In Basel-City, the authorities have chosen to rely on the expertise of a private partner. Managing all of the vaccination, Meconex has favored its own software, which is already operational. “This is not a decision that opposes the solution recommended by the FOPH,” specifies Anne Tschudin, communication manager of the Basel-City Department of Health. This choice simply made it easier to set up the cantonal vaccination center. ” The result is convincing. The half-canton is at the top of the list of cantons with the most advanced vaccination campaigns.
As for the interoperability of data with the tool recommended at federal level, Basel-City confirms that this is guaranteed thanks to an interface serving as a bridge between the cantons and the Confederation. “We are not ruling out switching to the OneDoc system. We will reconsider this option later, ”tempers the Baloise.
This is not the first time that the pandemic has revealed the authorities’ difficulties in setting up a centralized and uniform data collection system. Remember. Last spring, caught off guard, the cantons had to tinker around for several months with a lot of Excel tables to record the cases tested positive for Covid-19 and ensure the tracing of contamination, which led to general confusion. At the end of semi-confinement, while some cantonal departments were already beginning to professionalize their entourage surveys, the Confederation ended up acquiring software in June, which was finally joined by 16 cantons, only two of which in French-speaking Switzerland.
A few months later, therefore rebelote. Faced with the heterogeneity of these interfaces, it took almost a month after the launch of the first vaccination campaign to obtain the FOPH first vaccine data on a federal level. Furthermore, the figures are only updated twice a week unlike, for example, the canton of Vaud, which has developed its own system via the Unisanté network and which updates its data in real time.

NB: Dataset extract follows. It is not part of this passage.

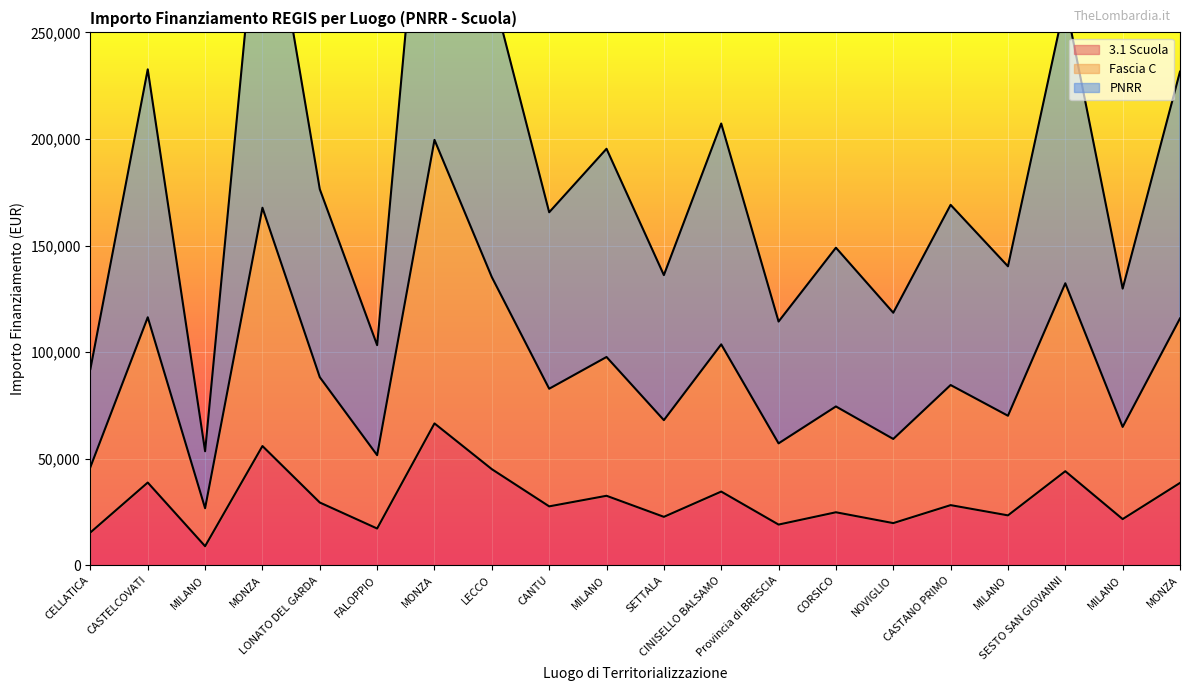

Reading left to right, transcribe all the data shown in this chart.

3.1 Scuola: 46044.5	116324.6	26730.0	167724.8	88213.8	51620.1	199567.7	135157.2	82798.6	97694.9	68057.8	103619.9	57160.6	74486.0	59229.0	84538.8	70120.9	132279.7	64886.5	115789.8
Fascia C: 92089.1	232649.1	53459.9	335449.6	176427.6	103240.3	399135.4	270314.5	165597.3	195389.7	136115.5	207239.7	114321.3	148972.0	118458.0	169077.5	140241.7	264559.3	129773.1	231579.7
PNRR: 15348.2	38774.9	8910.0	55908.3	29404.6	17206.7	66522.6	45052.4	27599.5	32565.0	22685.9	34540.0	19053.5	24828.7	19743.0	28179.6	23373.6	44093.2	21628.8	38596.6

For Dr. Marie-Annick Le Pogam, co-responsible with her colleague Valérie Pittet of the “Health Data Sciences” research group at the University Center for General Medicine and Public Health (Unisanté) in Lausanne, the fragmentation of health information systems complicates the governance, especially in the event of a pandemic, where the levels of reflection, organization and decision-making should be at the national or even international level.
“Despite the existence of certain centralized online platforms, a coherent health information system, interoperable at national level, is unfortunately lacking in Switzerland. While the cantonal initiatives can be welcomed, it is urgent to acquire the means of a national information system because other pandemics or health crises could arise in connection with climate change ”, concludes the head of clinic, while welcoming the fact that the crisis has nonetheless provided a tremendous boost to boost thinking around the digitization of the health sector.